Can you repeat the lines of the items below, changing "common name" to "vernacular name" and leaving everything else unchanged?
§
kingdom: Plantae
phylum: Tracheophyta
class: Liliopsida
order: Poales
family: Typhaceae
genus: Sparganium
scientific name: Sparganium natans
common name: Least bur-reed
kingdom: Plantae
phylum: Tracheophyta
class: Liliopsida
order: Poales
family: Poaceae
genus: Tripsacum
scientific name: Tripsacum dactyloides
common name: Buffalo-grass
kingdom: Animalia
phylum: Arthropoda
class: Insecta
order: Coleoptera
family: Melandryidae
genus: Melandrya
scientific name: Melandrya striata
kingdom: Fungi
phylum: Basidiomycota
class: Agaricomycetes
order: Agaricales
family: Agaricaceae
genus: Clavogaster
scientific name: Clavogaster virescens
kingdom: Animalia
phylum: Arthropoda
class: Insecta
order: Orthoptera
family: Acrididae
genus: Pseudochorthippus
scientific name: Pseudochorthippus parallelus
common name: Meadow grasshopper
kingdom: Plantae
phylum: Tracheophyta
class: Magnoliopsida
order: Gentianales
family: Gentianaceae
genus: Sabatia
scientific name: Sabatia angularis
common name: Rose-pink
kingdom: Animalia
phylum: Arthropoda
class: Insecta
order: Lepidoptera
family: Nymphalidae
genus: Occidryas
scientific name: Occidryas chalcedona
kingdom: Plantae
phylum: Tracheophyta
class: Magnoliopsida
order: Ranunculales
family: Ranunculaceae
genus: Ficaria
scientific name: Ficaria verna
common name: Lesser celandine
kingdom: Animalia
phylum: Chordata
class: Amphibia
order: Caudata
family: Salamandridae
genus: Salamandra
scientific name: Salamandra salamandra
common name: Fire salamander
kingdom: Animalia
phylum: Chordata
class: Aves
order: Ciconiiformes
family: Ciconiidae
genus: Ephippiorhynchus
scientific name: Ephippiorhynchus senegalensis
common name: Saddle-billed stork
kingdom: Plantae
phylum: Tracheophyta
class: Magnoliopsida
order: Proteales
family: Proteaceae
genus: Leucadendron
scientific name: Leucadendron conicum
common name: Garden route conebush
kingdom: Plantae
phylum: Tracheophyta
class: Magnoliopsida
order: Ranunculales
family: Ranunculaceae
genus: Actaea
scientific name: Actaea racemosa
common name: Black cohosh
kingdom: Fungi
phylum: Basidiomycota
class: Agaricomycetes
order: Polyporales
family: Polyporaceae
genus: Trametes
§
• **Solution to this task**
kingdom: Plantae
phylum: Tracheophyta
class: Liliopsida
order: Poales
family: Typhaceae
genus: Sparganium
scientific name: Sparganium natans
vernacular name: Least bur-reed
kingdom: Plantae
phylum: Tracheophyta
class: Liliopsida
order: Poales
family: Poaceae
genus: Tripsacum
scientific name: Tripsacum dactyloides
vernacular name: Buffalo-grass
kingdom: Animalia
phylum: Arthropoda
class: Insecta
order: Coleoptera
family: Melandryidae
genus: Melandrya
scientific name: Melandrya striata
kingdom: Fungi
phylum: Basidiomycota
class: Agaricomycetes
order: Agaricales
family: Agaricaceae
genus: Clavogaster
scientific name: Clavogaster virescens
kingdom: Animalia
phylum: Arthropoda
class: Insecta
order: Orthoptera
family: Acrididae
genus: Pseudochorthippus
scientific name: Pseudochorthippus parallelus
vernacular name: Meadow grasshopper
kingdom: Plantae
phylum: Tracheophyta
class: Magnoliopsida
order: Gentianales
family: Gentianaceae
genus: Sabatia
scientific name: Sabatia angularis
vernacular name: Rose-pink
kingdom: Animalia
phylum: Arthropoda
class: Insecta
order: Lepidoptera
family: Nymphalidae
genus: Occidryas
scientific name: Occidryas chalcedona
kingdom: Plantae
phylum: Tracheophyta
class: Magnoliopsida
order: Ranunculales
family: Ranunculaceae
genus: Ficaria
scientific name: Ficaria verna
vernacular name: Lesser celandine
kingdom: Animalia
phylum: Chordata
class: Amphibia
order: Caudata
family: Salamandridae
genus: Salamandra
scientific name: Salamandra salamandra
vernacular name: Fire salamander
kingdom: Animalia
phylum: Chordata
class: Aves
order: Ciconiiformes
family: Ciconiidae
genus: Ephippiorhynchus
scientific name: Ephippiorhynchus senegalensis
vernacular name: Saddle-billed stork
kingdom: Plantae
phylum: Tracheophyta
class: Magnoliopsida
order: Proteales
family: Proteaceae
genus: Leucadendron
scientific name: Leucadendron conicum
vernacular name: Garden route conebush
kingdom: Plantae
phylum: Tracheophyta
class: Magnoliopsida
order: Ranunculales
family: Ranunculaceae
genus: Actaea
scientific name: Actaea racemosa
vernacular name: Black cohosh
kingdom: Fungi
phylum: Basidiomycota
class: Agaricomycetes
order: Polyporales
family: Polyporaceae
genus: Trametes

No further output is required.